Just the other day I found myself, innocently enough, in a thrift shop (innocently enough, like an addict innocently enough shows up at the local shooting gallery "just by chance," innocently enough like an alcoholic "just happens" to wander into the corner tavern), wandering the aisles overflowing with the residue of other's discards. I made a determined effort not to look too hard for any hard cases that might contain typewriters (lucky for me, none were to be found) but I did "just happen" to wander over to a metal shelf full of crappy old plastic point-and-shoot cameras. Ten minutes later I was standing in the checkout line with an Olympus Stylus Epic Zoom camera, silver in color, mint condition (I expected there to be scratches and other blemishes like most of the other cameras in the bin, but this one was pristine, inside and out, including the light seals around the film door). And so I came home from my trip to Hobby Lobby and the thrift store with the fixin's for another pinhole camera, and also another film point-and-shoot.

· · · ·

- Do this
Please quote the thrift shop passage above in full, word for word.

· · · ·

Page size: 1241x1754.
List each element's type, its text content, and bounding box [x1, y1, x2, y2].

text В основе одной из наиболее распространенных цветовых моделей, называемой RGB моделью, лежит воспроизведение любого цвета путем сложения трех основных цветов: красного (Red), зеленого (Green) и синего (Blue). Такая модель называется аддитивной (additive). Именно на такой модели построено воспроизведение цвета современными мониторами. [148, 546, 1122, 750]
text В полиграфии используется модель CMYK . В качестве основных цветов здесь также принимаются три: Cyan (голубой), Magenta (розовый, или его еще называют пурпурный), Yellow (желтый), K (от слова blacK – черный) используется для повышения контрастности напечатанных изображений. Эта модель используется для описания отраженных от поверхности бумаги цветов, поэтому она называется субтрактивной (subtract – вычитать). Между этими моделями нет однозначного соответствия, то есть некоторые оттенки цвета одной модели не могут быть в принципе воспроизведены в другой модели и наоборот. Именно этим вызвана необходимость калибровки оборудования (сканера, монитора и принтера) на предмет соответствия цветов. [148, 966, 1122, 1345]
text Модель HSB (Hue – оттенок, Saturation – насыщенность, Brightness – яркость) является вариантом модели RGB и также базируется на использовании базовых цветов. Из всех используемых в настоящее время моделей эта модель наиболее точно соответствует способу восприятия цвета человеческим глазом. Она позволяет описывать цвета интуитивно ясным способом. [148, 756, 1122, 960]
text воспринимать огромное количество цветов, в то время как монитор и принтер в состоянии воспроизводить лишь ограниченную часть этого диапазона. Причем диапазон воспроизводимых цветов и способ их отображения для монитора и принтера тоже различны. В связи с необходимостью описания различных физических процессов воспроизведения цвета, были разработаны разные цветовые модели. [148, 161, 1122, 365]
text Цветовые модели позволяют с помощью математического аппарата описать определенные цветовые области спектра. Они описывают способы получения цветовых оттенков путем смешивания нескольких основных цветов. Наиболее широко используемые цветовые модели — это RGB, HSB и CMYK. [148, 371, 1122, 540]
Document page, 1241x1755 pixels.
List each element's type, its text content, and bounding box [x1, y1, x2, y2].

· · · ·

- Task result
Just the other day I found myself, innocently enough, in a thrift shop (innocently enough, like an addict innocently enough shows up at the local shooting gallery "just by chance," innocently enough like an alcoholic "just happens" to wander into the corner tavern), wandering the aisles overflowing with the residue of other's discards. I made a determined effort not to look too hard for any hard cases that might contain typewriters (lucky for me, none were to be found) but I did "just happen" to wander over to a metal shelf full of crappy old plastic point-and-shoot cameras. Ten minutes later I was standing in the checkout line with an Olympus Stylus Epic Zoom camera, silver in color, mint condition (I expected there to be scratches and other blemishes like most of the other cameras in the bin, but this one was pristine, inside and out, including the light seals around the film door). And so I came home from my trip to Hobby Lobby and the thrift store with the fixin's for another pinhole camera, and also another film point-and-shoot.